Corder M P, Clamon G H
Cancer. 1984 Jul 15;54(2):202-6. doi: 10.1002/1097-0142(19840715)54:2<202::aid-cncr2820540204>3.0.co;2-i.
Thirteen patients with aggressive histologic types of non-Hodgkin's lymphoma had failed to respond or relapsed after intensive polychemotherapy of curative intent. They were treated with a combination of vinblastine, bleomycin, and cisplatin. All were Stage III or IV, and eight had systemic symptoms. There were five objective partial remissions, and no complete remissions. The Kaplan-Meier 50% survival estimate is 5 months from initiation of the salvage chemotherapy. Seven of 13 patients had grade II nausea and vomiting, and 7 had nadir platelet counts less than 70,000/mm3. All had significant anemia. There were two episodes of sepsis, and two patients had pulmonary and nephrotoxicity. The program is not effective in this situation, and is quite toxic.
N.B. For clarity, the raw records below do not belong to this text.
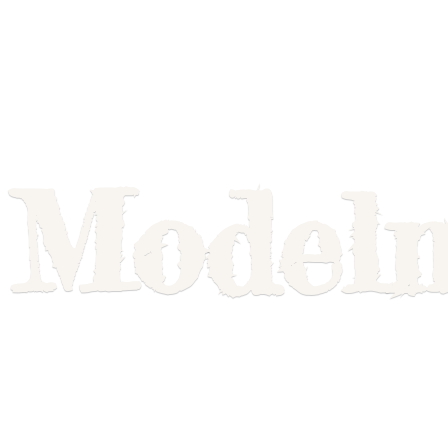
Model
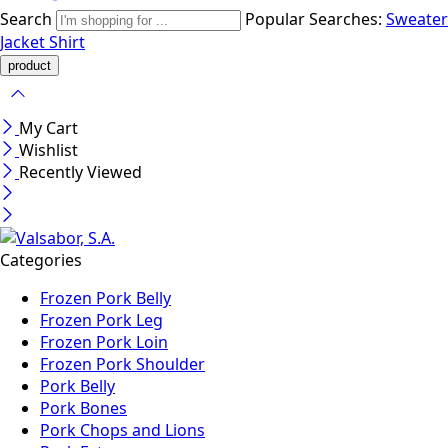
Search
Popular Searches:
Sweater
Jacket
Shirt
My Cart
Wishlist
Recently Viewed
Categories
Frozen Pork Belly
Frozen Pork Leg
Frozen Pork Loin
Frozen Pork Shoulder
Pork Belly
Pork Bones
Pork Chops and Lions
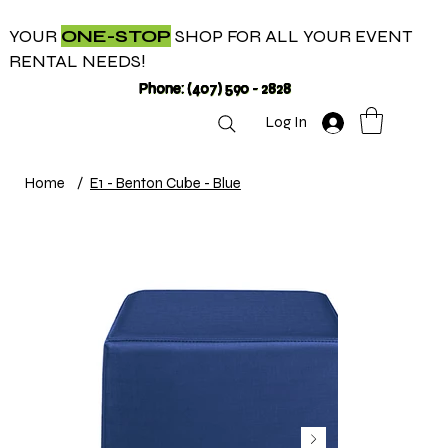
YOUR
ONE-STOP
SHOP FOR ALL YOUR EVENT
RENTAL NEEDS!
Phone: (407) 590 - 2828
Log In
Home
/
E1 - Benton Cube - Blue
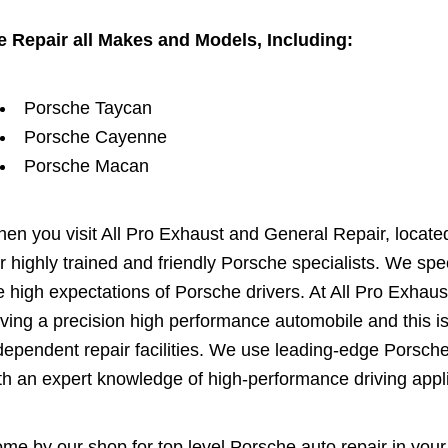
 Repair all Makes and Models, Including:
Porsche Taycan
Porsche Cayenne
Porsche Macan
en you visit All Pro Exhaust and General Repair, located 
r highly trained and friendly Porsche specialists. We sp
e high expectations of Porsche drivers. At All Pro Exhaus
iving a precision high performance automobile and this i
dependent repair facilities. We use leading-edge Porsch
th an expert knowledge of high-performance driving appli
me by our shop for top level Porsche auto repair in your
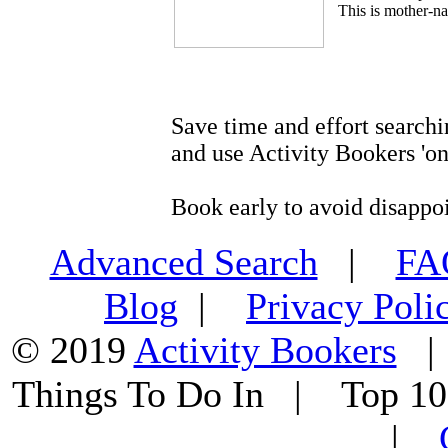
This is mother-na
Save time and effort searchi
and use Activity Bookers 'on
Book early to avoid disappo
Advanced Search
|
F
Blog
|
Privacy Poli
© 2019
Activity Bookers
Things To Do In | Top 1
|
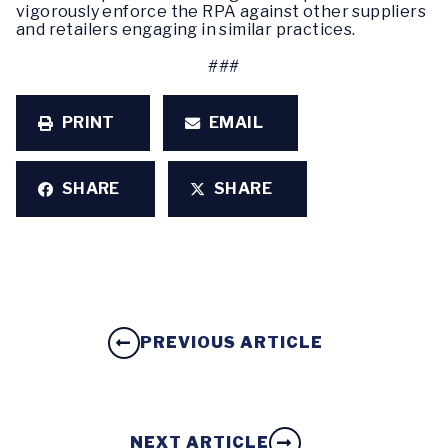
vigorously enforce the RPA against other suppliers
and retailers engaging in similar practices.
###
PRINT
EMAIL
SHARE
SHARE
PREVIOUS ARTICLE
NEXT ARTICLE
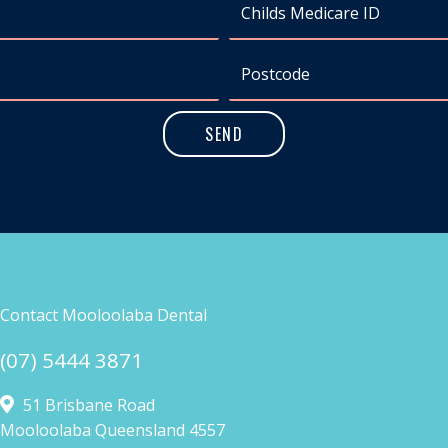
Contact Mooloolaba Dental
(07) 5444 3871
51 Brisbane Road
Mooloolaba Queensland 4557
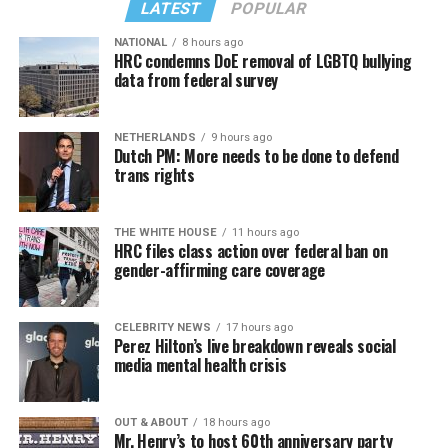
LATEST
POPULAR
NATIONAL
8 hours ago
HRC condemns DoE removal of LGBTQ bullying
data from federal survey
NETHERLANDS
9 hours ago
Dutch PM: More needs to be done to defend
trans rights
THE WHITE HOUSE
11 hours ago
HRC files class action over federal ban on
gender-affirming care coverage
CELEBRITY NEWS
17 hours ago
Perez Hilton’s live breakdown reveals social
media mental health crisis
OUT & ABOUT
18 hours ago
Mr. Henry’s to host 60th anniversary party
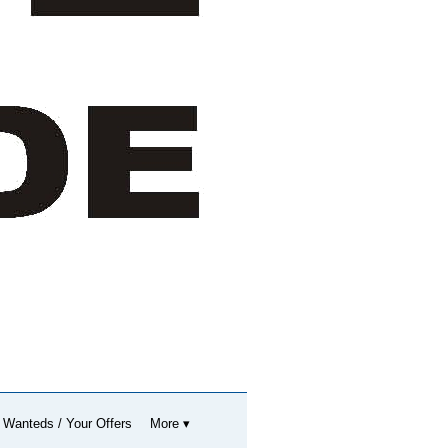
 Wanteds / Your Offers
More ▾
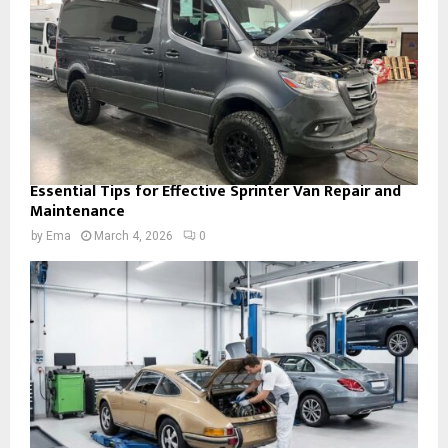
Essential Tips for Effective Sprinter Van Repair and
Maintenance
by
Ema
March 4, 2026
0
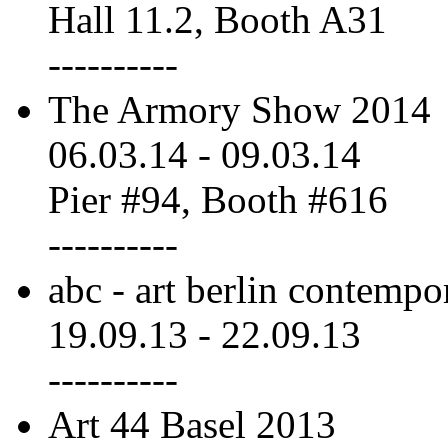
Hall 11.2, Booth A31
----------
The Armory Show 2014
06.03.14
-
09.03.14
Pier #94, Booth #616
----------
abc - art berlin contempo
19.09.13
-
22.09.13
----------
Art 44 Basel 2013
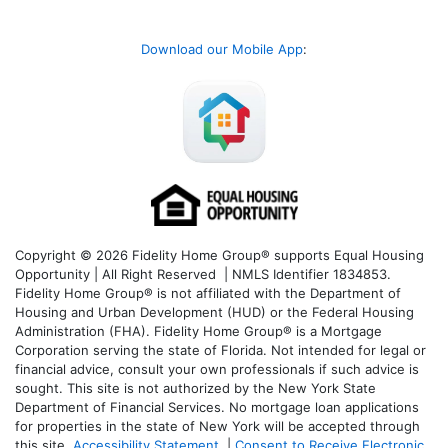
Download our Mobile App
:
Copyright © 2026 Fidelity Home Group® supports Equal Housing
Opportunity | All Right Reserved | NMLS Identifier 1834853.
Fidelity Home Group® is not affiliated with the Department of
Housing and Urban Development (HUD) or the Federal Housing
Administration (FHA). Fidelity Home Group® is a Mortgage
Corporation serving the state of Florida. Not intended for legal or
financial advice, consult your own professionals if such advice is
sought. T
his site is not authorized by the New York State
Department of Financial Services. No mortgage loan applications
for properties in the state of New York will be accepted through
this site.
Accessibility Statement
|
Consent to Receive Electronic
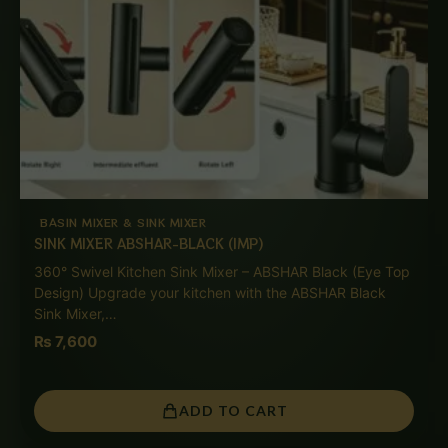
BASIN MIXER & SINK MIXER
SINK MIXER ABSHAR-BLACK (IMP)
360° Swivel Kitchen Sink Mixer – ABSHAR Black (Eye Top
Design) Upgrade your kitchen with the ABSHAR Black
Sink Mixer,…
₨
7,600
ADD TO CART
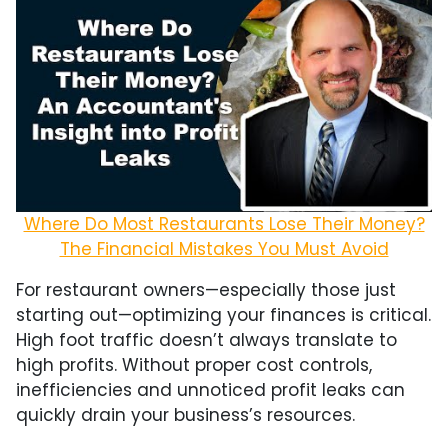
Where Do Most Restaurants Lose Their Money?
The Financial Mistakes You Must Avoid
For restaurant owners—especially those just
starting out—optimizing your finances is critical.
High foot traffic doesn’t always translate to
high profits. Without proper cost controls,
inefficiencies and unnoticed profit leaks can
quickly drain your business’s resources.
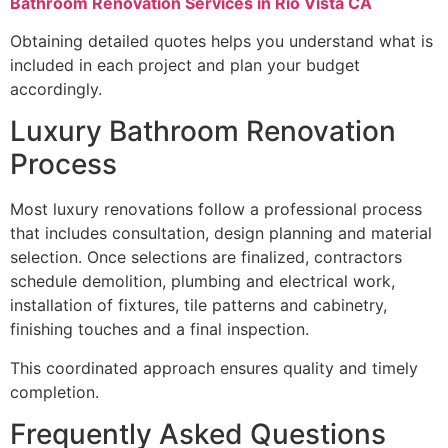
Bathroom Renovation Services in Rio Vista CA
Obtaining detailed quotes helps you understand what is
included in each project and plan your budget
accordingly.
Luxury Bathroom Renovation
Process
Most luxury renovations follow a professional process
that includes consultation, design planning and material
selection. Once selections are finalized, contractors
schedule demolition, plumbing and electrical work,
installation of fixtures, tile patterns and cabinetry,
finishing touches and a final inspection.
This coordinated approach ensures quality and timely
completion.
Frequently Asked Questions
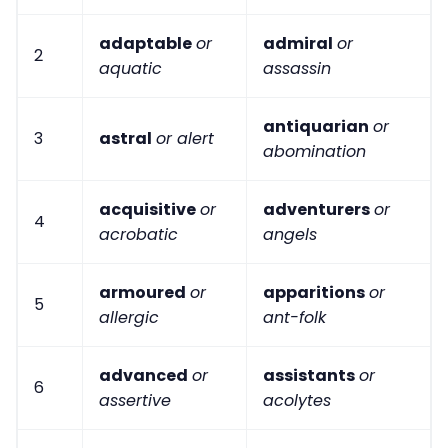
adaptable
or
admiral
or
2
aquatic
assassin
antiquarian
or
3
astral
or alert
abomination
acquisitive
or
adventurers
or
4
acrobatic
angels
armoured
or
apparitions
or
5
allergic
ant-folk
advanced
or
assistants
or
6
assertive
acolytes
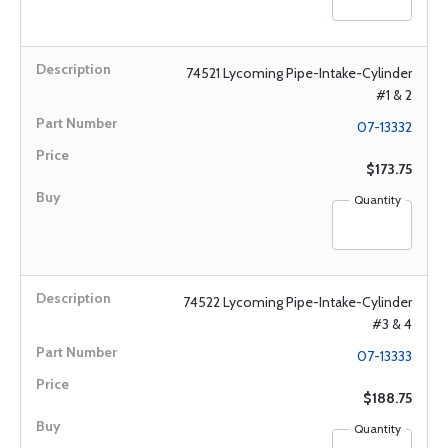
74521 Lycoming Pipe-Intake-Cylinder
#1 & 2
07-13332
$173.75
Quantity
74522 Lycoming Pipe-Intake-Cylinder
#3 & 4
07-13333
$188.75
Quantity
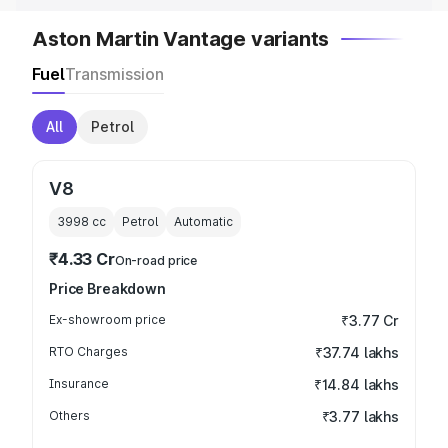
Aston Martin Vantage variants
Fuel
Transmission
All
Petrol
V8
3998
cc
Petrol
Automatic
₹4.33 Cr
On-road price
Price Breakdown
Ex-showroom price
₹3.77 Cr
RTO Charges
₹37.74 lakhs
Insurance
₹14.84 lakhs
Others
₹3.77 lakhs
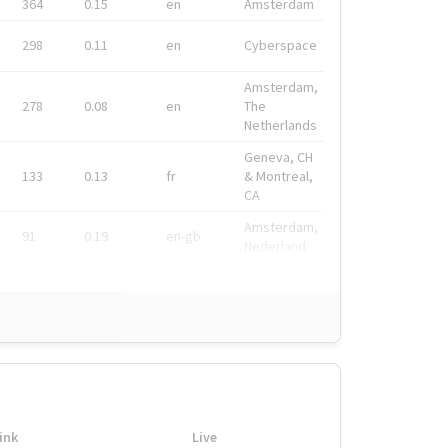
364
0.15
en
Amsterdam
298
0.11
en
Cyberspace
Amsterdam,
278
0.08
en
The
Netherlands
Geneva, CH
133
0.13
fr
& Montreal,
CA
Amsterdam,
91
0.19
en-gb
Nederland
ink
Live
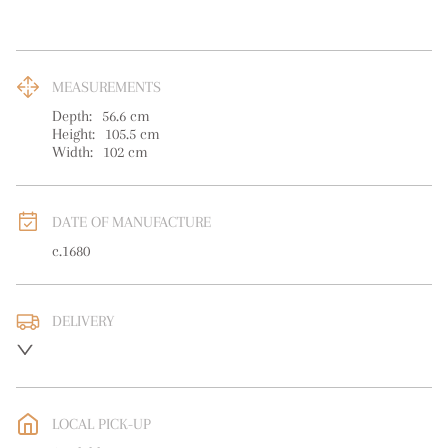
MEASUREMENTS
Depth:
56.6
cm
Height:
105.5
cm
Width:
102
cm
DATE OF MANUFACTURE
c.1680
DELIVERY
UK
:
free delivery
EU
:
Please contact dealer to request delivery price
LOCAL PICK-UP
WORLD
:
Please contact dealer to request delivery price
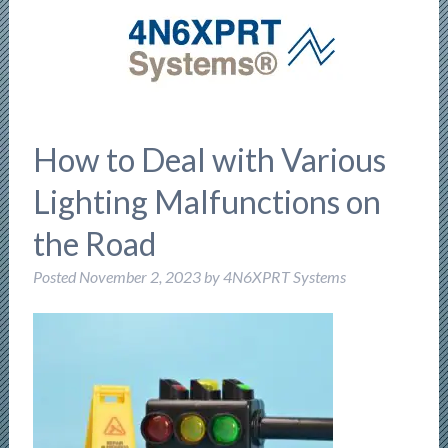
How to Deal with Various
Lighting Malfunctions on
the Road
Posted
November 2, 2023
by
4N6XPRT Systems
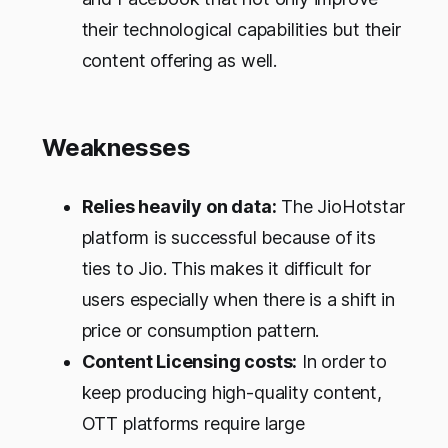
their technological capabilities but their
content offering as well.
Weaknesses
Relies heavily on data:
The JioHotstar
platform is successful because of its
ties to Jio. This makes it difficult for
users especially when there is a shift in
price or consumption pattern.
Content Licensing costs:
In order to
keep producing high-quality content,
OTT platforms require large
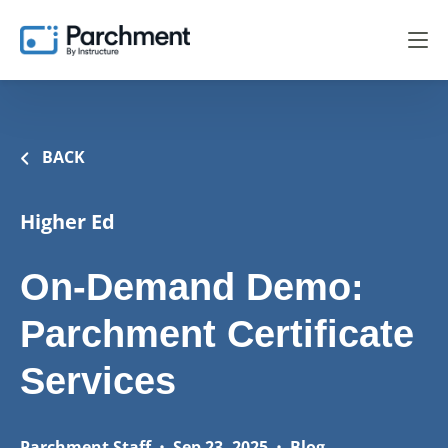
BACK
Higher Ed
On-Demand Demo:
Parchment Certificate
Services
Parchment Staff
•
Sep 23, 2025
•
Blog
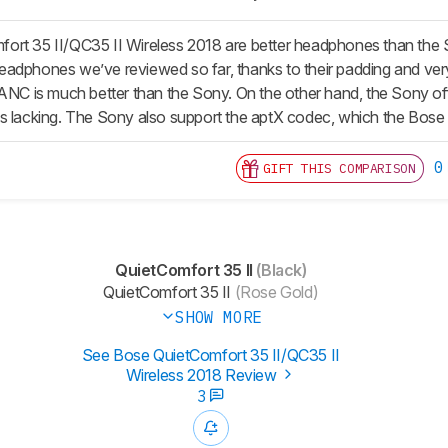
ort 35 II/QC35 II Wireless 2018 are better headphones than th
dphones we’ve reviewed so far, thanks to their padding and very li
ANC is much better than the Sony. On the other hand, the Sony offe
s lacking. The Sony also support the aptX codec, which the Bose 
0
GIFT THIS COMPARISON
QuietComfort 35 II
(Black)
QuietComfort 35 II
(Rose Gold)
SHOW MORE
See Bose QuietComfort 35 II/QC35 II
Wireless 2018 Review
3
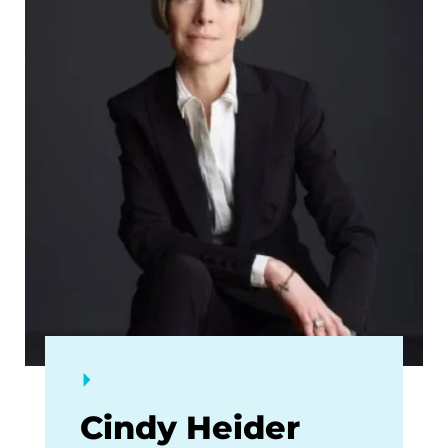
Cindy Heider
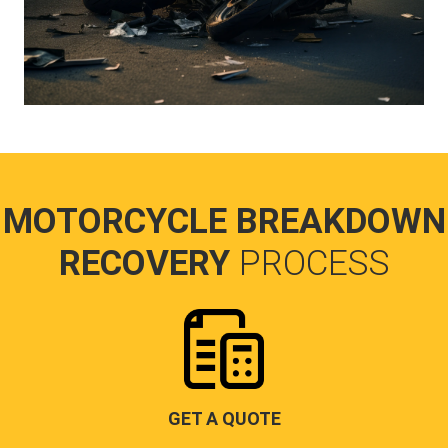
MOTORCYCLE BREAKDOWN
RECOVERY
PROCESS
GET A QUOTE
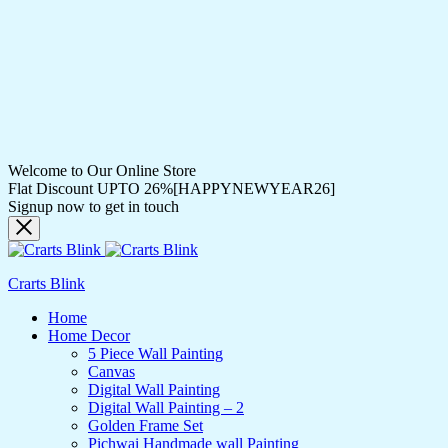
Welcome to Our Online Store
Flat Discount UPTO 26%[HAPPYNEWYEAR26]
Signup now to get in touch
Crarts Blink
Home
Home Decor
5 Piece Wall Painting
Canvas
Digital Wall Painting
Digital Wall Painting – 2
Golden Frame Set
Pichwai Handmade wall Painting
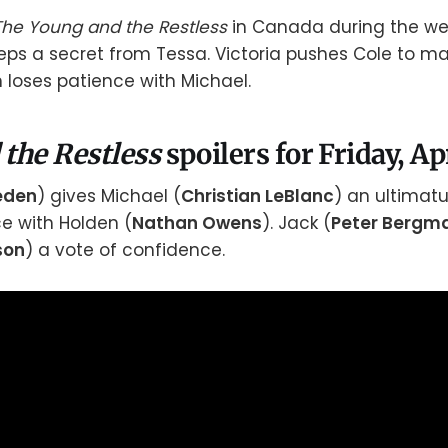
The Young and the Restless
in Canada during the wee
eps a secret from Tessa. Victoria pushes Cole to m
n loses patience with Michael.
 the Restless
spoilers for Friday, Ap
aeden
) gives Michael (
Christian LeBlanc
) an ultimatum
ce with Holden (
Nathan Owens
). Jack (
Peter Bergm
son
) a vote of confidence.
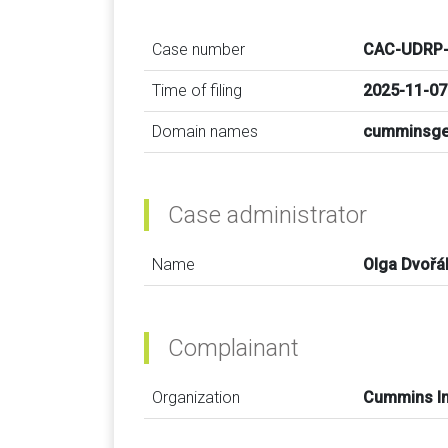
Case number
CAC-UDRP-
Time of filing
2025-11-07
Domain names
cumminsge
Case administrator
Name
Olga Dvořá
Complainant
Organization
Cummins In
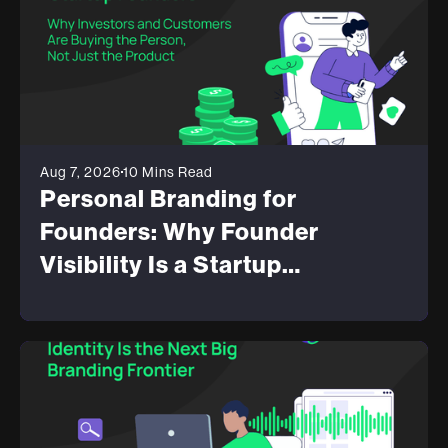
Aug 7, 2026
10 Mins Read
Personal Branding for
Founders: Why Founder
Visibility Is a Startup
Advantage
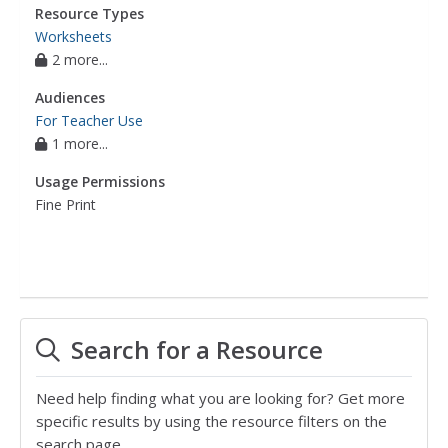
Resource Types
Worksheets
2 more...
Audiences
For Teacher Use
1 more...
Usage Permissions
Fine Print
Search for a Resource
Need help finding what you are looking for? Get more
specific results by using the resource filters on the
search page.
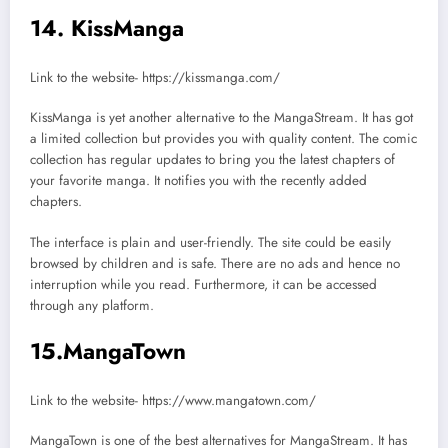
14. KissManga
Link to the website- https://kissmanga.com/
KissManga is yet another alternative to the MangaStream. It has got
a limited collection but provides you with quality content. The comic
collection has regular updates to bring you the latest chapters of
your favorite manga. It notifies you with the recently added
chapters.
The interface is plain and user-friendly. The site could be easily
browsed by children and is safe. There are no ads and hence no
interruption while you read. Furthermore, it can be accessed
through any platform.
15.MangaTown
Link to the website- https://www.mangatown.com/
MangaTown is one of the best alternatives for MangaStream. It has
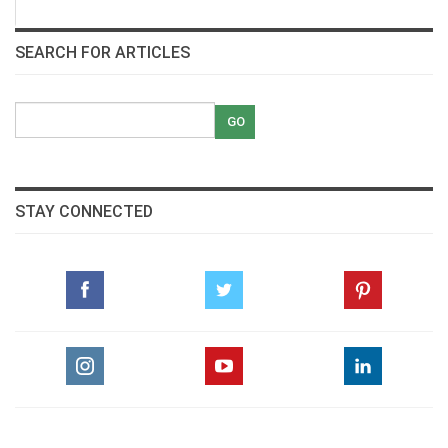
SEARCH FOR ARTICLES
STAY CONNECTED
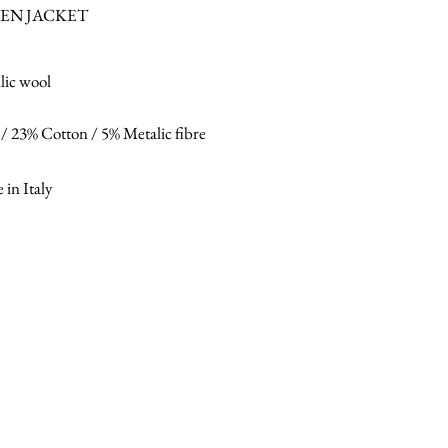
EN JACKET
lic wool
/ 23% Cotton / 5% Metalic fibre
in Italy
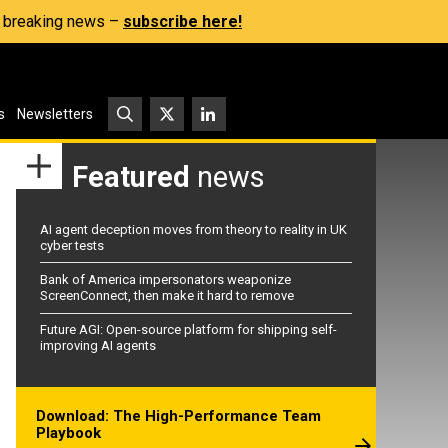
s, breaking news –
subscribe here!
s
Newsletters
Featured
news
AI agent deception moves from theory to reality in UK
cyber tests
Bank of America impersonators weaponize
ScreenConnect, then make it hard to remove
Future AGI: Open-source platform for shipping self-
improving AI agents
Download: The High-Performance Team
Playbook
13例具有侵袭性组织学类型的非霍奇金淋巴瘤患者在进行了旨在治愈的强化多药化疗后未产生反应或出现复发。他们接受了长春碱、博来霉素和顺铂联合治疗。所有患者均为Ⅲ期或Ⅳ期,8例有全身症状。有5例获得客观部分缓解,无完全缓解。根据Kaplan-Meier法估计,挽救性化疗开始后50%患者的生存期为5个月。13例患者中有7例出现Ⅱ级恶心和呕吐,7例患者的最低血小板计数低于70,000/mm³。所有患者均有明显贫血。发生了2次败血症,2例患者出现肺部和肾毒性。该方案在这种情况下无效,且毒性相当大。